Но, как я уже говорил ранее, у Императора Николая II не хватило характера перевернуть направление дел в морском министерстве, – хотя бы пожертвовать для этого Великим Князем Алексеем Александровичем; впрочем, может быть все это вышло к лучшему, потому что, если бы Император назначил Великого Князя Александра Михайловича вместо Вел. Князя Алексея Александровича – то это было бы несомненно гораздо хуже, потому что Алексей Александрович был во всяком случае – честный, благородный и прямой человек, чего я не могу сказать о Великом Князе Александре Михайловиче. Несомненно Вел. Кн. Александр Михайлович обратил бы все морское министерство в рассадник всевозможных интриг. Но тем не менее Государь, по-видимому, хотел отличить такого человека, как Кази, поэтому он, вероятно, не без влияния Великого Князя Александра Михайловича, пожелал его назначить министром путей сообщения.
Я сказал Государю, что Его Величество знает, какого я высокого мнения о Кази, что я отношусь к Кази весьма сочувственно и нахожусь с ним в высшей степени дружеских отношениях, но все-таки считаю совершенно невозможным назначить Кази министром путей сообщения, потому что он этого дела совершенно не знает, и что только что был пример, в лице Кривошеина, который совершенно расстроил после меня министерство. Я сказал Государю, что Кази надо беречь для какого-нибудь другого дела, касающегося его специальности; что я убежден – он этим делом заниматься не будет и не может им заниматься, что он, в качестве министра путей сообщения, будет заниматься делами, до него не касающимися, и преимущественно морским делом; если назначить Кази министром, то уже прямо назначить его морским министром, тогда, по крайней мере, он будет заниматься тем делом, которое он знает, что же касается железнодорожного дела, то его он совсем не знает – и поэтому я очень советовал Государю не делать этого назначения.
Хотя, по-видимому, сопротивление мое не понравилось Императору, по он все-таки спросил меня: «кого же назначить вместо Кази?» – Я посоветовал назначить моего товарища Анатолия Павловича Иващенкова.

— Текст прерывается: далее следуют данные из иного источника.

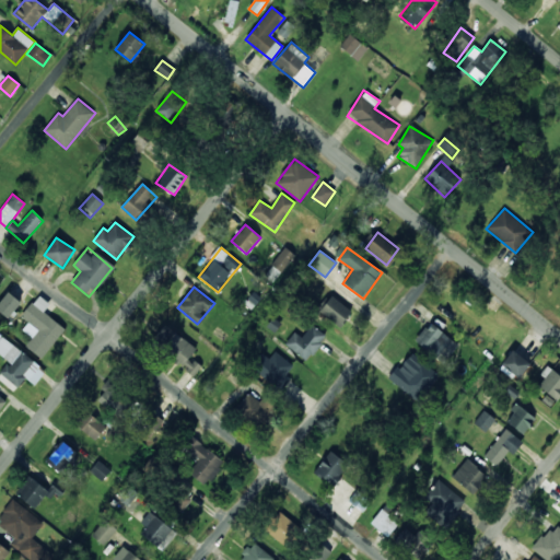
[(0,302),(0,311),(9,318),(21,302),(9,292),(0,302)]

А. П. Иващенков, когда я приезжал в Петербург и сделался директором департамента, служил в государственном контроле и был там правою рукою государственного контролера Сольского. Затем, когда я был назначен министром путей сообщения, то я взял Иващенкова к себе, руководствуясь той репутацией, которую он имел; он был известен, как человек порядочный. Зная, что в министерстве путей сообщения делается очень много злоупотреблений в области водяных сообщений и шоссе, я сделал А. П. Иващенкова своим товарищем.
Когда я был назначен на пост министра финансов, то я взял Иващенкова к себе и как товарища министра финансов.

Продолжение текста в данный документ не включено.